> Challenges
a - List the three procedures that the auditor's letter to Powell Industries' board and stockholders says its audits of the financial statements included.
b - Pick up the auditor's letter to Powell Industries' board and stockholders where it stops, and write the next part.

> Selected extract
══════
To the Board of Directors
and Stockholders of Powell Industries, Inc.:
 
In our opinion, the consolidated financial statements listed in the accompanying index present fairly, in all material respects, the financial position of Powell Industries, Inc. and its subsidiaries at September 30, 2007 and 2006, and the results of their operations and their cash flows for the year ended September 30, 2007, the eleven months ended September 30, 2006, and the year ended October 31, 2005 in conformity with accounting principles generally accepted in the United States of America. Also in our opinion, the Company maintained, in all material respects, effective internal control over financial reporting as of September 30, 2007 based on criteria established in Internal Control — Integrated Framework issued by the Committee of Sponsoring Organizations of the Treadway Commission (COSO). The Company’s management is responsible for these financial statements, for maintaining effective internal control over financial reporting and for its assessment of the effectiveness of internal control over financial reporting, included in Management’s Report on Internal Control Over Financial Reporting appearing under Item 9A. Our responsibility is to express opinions on these financial statements and on the Company’s internal control over financial reporting based on our integrated audits. We conducted our audits in accordance with the standards of the Public Company Accounting Oversight Board (United States). Those standards require that we plan and perform the audits to obtain reasonable assurance about whether the financial statements are free of material misstatement and whether effective internal control over financial reporting was maintained in all material respects. Our audits of the financial statements included examining, on a test basis, evidence supporting the amounts and disclosures in the financial statements, assessing the accounting principles used and significant estimates made by management, and evaluating the overall financial statement presentation. Our audit of internal control over financial reporting included obtaining an understanding of internal control over financial reporting, assessing the risk that a material weakness exists, and testing and evaluating the design and operating effectiveness of internal control based on the assessed risk. Our audits also included performing such other procedures as we considered necessary in the circumstances. We believe that our audits provide a reasonable basis for our opinions.
══════
> Data extract
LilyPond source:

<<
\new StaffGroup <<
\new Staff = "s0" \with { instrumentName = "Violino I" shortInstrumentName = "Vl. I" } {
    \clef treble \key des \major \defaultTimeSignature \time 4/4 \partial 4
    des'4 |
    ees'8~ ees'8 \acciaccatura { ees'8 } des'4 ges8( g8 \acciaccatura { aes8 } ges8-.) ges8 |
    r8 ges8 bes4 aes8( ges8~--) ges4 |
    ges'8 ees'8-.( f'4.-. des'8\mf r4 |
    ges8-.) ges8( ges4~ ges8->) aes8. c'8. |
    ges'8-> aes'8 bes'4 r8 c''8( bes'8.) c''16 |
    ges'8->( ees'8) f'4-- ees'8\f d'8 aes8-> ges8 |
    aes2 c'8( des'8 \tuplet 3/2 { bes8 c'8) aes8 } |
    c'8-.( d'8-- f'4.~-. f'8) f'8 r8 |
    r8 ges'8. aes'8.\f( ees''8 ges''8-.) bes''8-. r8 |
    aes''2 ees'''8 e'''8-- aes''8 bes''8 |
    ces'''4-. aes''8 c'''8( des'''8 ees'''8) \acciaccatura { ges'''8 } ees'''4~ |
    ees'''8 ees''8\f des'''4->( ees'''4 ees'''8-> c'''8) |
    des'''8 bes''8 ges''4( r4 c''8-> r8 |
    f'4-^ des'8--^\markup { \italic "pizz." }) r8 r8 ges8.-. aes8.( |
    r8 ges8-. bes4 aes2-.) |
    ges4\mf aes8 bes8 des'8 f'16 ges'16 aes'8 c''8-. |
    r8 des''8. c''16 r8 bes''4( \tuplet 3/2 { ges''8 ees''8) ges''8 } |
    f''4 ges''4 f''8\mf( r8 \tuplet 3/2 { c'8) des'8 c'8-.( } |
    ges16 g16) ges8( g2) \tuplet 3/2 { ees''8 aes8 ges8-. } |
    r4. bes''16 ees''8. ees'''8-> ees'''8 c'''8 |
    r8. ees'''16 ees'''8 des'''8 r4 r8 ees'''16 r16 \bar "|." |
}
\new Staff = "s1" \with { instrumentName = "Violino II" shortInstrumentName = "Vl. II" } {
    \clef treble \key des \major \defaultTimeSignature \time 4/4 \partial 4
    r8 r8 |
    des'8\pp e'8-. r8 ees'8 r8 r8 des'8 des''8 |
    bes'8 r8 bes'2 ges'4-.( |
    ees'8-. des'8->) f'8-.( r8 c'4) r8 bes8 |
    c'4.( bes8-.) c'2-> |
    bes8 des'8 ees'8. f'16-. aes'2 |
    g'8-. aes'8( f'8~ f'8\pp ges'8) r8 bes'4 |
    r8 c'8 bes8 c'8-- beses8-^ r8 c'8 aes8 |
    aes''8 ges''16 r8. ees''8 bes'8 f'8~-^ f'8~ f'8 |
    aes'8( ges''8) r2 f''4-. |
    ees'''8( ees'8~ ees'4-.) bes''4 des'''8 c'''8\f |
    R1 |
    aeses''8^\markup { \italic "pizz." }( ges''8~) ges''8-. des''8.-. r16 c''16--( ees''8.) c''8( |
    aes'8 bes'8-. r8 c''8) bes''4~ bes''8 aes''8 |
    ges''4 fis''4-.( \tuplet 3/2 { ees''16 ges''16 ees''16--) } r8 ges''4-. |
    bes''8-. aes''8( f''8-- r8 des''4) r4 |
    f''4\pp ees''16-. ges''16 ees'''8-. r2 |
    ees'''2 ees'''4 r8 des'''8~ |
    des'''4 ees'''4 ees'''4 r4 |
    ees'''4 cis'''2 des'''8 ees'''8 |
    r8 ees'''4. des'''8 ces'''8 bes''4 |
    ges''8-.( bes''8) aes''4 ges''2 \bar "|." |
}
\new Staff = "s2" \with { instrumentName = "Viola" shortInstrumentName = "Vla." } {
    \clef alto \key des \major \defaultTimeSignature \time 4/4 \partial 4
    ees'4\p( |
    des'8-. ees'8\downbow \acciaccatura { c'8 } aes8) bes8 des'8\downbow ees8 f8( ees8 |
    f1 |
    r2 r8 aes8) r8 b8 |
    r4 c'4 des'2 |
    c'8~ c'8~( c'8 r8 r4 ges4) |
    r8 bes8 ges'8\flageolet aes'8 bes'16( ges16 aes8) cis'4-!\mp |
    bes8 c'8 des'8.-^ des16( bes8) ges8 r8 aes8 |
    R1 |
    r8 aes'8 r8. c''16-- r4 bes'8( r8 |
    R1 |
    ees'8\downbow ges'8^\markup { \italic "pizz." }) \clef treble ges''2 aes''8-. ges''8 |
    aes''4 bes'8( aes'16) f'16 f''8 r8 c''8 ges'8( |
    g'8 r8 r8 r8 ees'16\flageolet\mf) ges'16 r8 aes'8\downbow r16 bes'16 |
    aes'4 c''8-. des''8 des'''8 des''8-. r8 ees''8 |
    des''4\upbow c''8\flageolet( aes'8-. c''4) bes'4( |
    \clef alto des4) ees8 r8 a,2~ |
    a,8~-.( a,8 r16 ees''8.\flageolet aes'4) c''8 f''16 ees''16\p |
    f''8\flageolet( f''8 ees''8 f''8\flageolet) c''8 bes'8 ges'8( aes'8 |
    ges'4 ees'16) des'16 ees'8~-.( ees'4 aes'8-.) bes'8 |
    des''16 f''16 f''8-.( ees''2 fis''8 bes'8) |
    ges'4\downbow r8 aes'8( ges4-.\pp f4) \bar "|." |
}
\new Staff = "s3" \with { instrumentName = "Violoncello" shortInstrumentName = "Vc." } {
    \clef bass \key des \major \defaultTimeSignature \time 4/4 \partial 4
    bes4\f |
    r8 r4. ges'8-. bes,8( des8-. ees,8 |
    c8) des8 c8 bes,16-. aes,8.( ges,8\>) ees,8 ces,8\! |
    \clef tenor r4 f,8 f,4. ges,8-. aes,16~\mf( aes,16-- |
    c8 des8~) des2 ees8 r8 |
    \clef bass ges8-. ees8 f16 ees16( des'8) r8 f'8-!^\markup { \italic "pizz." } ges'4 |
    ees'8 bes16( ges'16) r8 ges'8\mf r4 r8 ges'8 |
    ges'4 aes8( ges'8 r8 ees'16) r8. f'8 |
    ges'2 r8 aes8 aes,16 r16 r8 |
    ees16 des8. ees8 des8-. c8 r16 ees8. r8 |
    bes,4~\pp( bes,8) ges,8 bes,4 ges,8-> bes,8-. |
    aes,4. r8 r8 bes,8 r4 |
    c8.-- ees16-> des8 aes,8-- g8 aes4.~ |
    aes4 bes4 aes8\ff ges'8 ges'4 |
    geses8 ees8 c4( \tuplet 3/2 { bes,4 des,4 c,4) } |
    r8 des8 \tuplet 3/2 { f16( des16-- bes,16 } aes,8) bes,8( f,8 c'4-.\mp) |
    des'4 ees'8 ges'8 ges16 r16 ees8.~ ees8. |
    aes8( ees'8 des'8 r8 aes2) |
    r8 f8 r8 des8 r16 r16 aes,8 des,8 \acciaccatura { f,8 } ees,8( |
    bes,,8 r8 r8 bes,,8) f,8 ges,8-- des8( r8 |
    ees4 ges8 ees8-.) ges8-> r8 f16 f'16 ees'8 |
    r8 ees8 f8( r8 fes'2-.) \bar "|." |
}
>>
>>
══════
> Task results
a -
1. Examining, on a test basis, evidence supporting the amounts and disclosures in the financial statements
2. Assessing the accounting principles used and significant estimates made by management
3. Evaluating the overall financial statement presentation

b -
As discussed in Note B to the consolidated financial statements, the Company has changed the manner in which it accounts for share-based compensation for 2006. Additionally, as discussed in Note B to the consolidated financial statements, the Company has changed the manner in which it accounts for defined benefit pension and other postretirement benefits for 2007.
 
A company’s internal control over financial reporting is a process designed to provide reasonable assurance regarding the reliability of financial reporting and the preparation of financial statements for external purposes in accordance with generally accepted accounting principles. A company’s internal control over financial reporting includes those policies and procedures that (i) pertain to the maintenance of records that, in reasonable detail, accurately and fairly reflect the transactions and dispositions of the assets of the company; (ii) provide reasonable assurance that transactions are recorded as necessary to permit preparation of financial statements in accordance with generally accepted accounting principles, and that receipts and expenditures of the company are being made only in accordance with authorizations of management and directors of the company; and (iii) provide reasonable assurance regarding prevention or timely detection of unauthorized acquisition, use, or disposition of the company’s assets that could have a material effect on the financial statements.
 
Because of its inherent limitations, internal control over financial reporting may not prevent or detect misstatements. Also, projections of any evaluation of effectiveness to future periods are subject to the risk that controls may become inadequate because of changes in conditions, or that the degree of compliance with the policies or procedures may deteriorate.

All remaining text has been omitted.